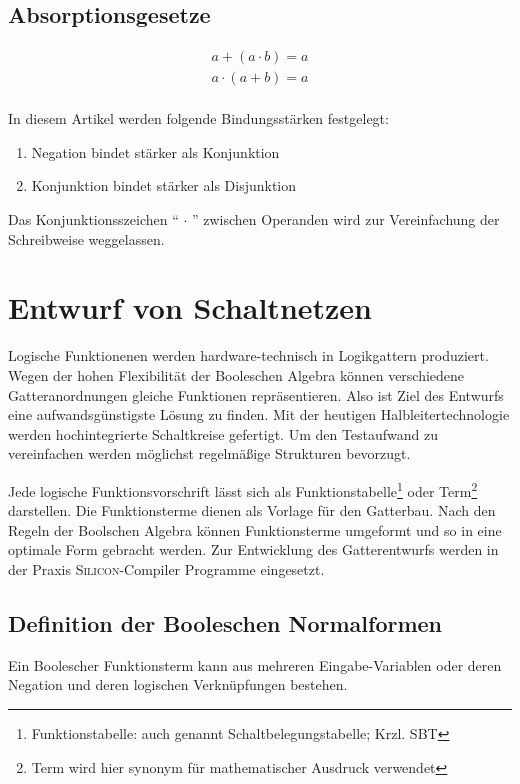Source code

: \documentclass[11pt,a4paper]{scrreprt}
\begin{document}
\subsection*{Absorptionsgesetze}
\begin{align*}
	a + (a \cdot b) = a \\
	a \cdot (a + b) = a \\
\end{align*}

In diesem Artikel werden folgende Bindungsstärken festgelegt:
\begin{enumerate}
\item
	Negation bindet stärker als Konjunktion
\item
	Konjunktion bindet stärker als Disjunktion
\end{enumerate}

Das Konjunktionsszeichen "` $\cdot$ "' zwischen Operanden wird zur Vereinfachung der Schreibweise weggelassen.

\section{Entwurf von Schaltnetzen}
Logische Funktionenen werden hardware-technisch in Logikgattern produziert. Wegen der hohen Flexibilität der Booleschen Algebra können verschiedene Gatteranordnungen gleiche Funktionen repräsentieren. Also ist Ziel des Entwurfs eine aufwandsgünstigste Lösung zu finden. Mit der heutigen Halbleitertechnologie werden hochintegrierte Schaltkreise gefertigt. Um den Testaufwand zu vereinfachen werden möglichst regelmäßige Strukturen bevorzugt.

Jede logische Funktionsvorschrift lässt sich als Funktionstabelle\footnote{Funktionstabelle: auch genannt Schaltbelegungstabelle; Krzl. SBT} oder Term\footnote{Term wird hier synonym für mathematischer Ausdruck verwendet} darstellen. Die Funktionsterme dienen als Vorlage für den Gatterbau. Nach den Regeln der Boolschen Algebra können Funktionsterme umgeformt und so in eine optimale Form gebracht werden. Zur Entwicklung des Gatterentwurfs werden in der Praxis \textsc{Silicon}-Compiler Programme eingesetzt.

\subsection{Definition der Booleschen Normalformen}
Ein Boolescher Funktionsterm kann aus mehreren Eingabe-Variablen oder deren Negation und deren logischen Verknüpfungen bestehen.
\end{document}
──────
Problem to solve |
Among the lines of the listing above, which ones hold "begin"? Copy them.

Answer for the task |
\begin{document}
\begin{align*}
\begin{enumerate}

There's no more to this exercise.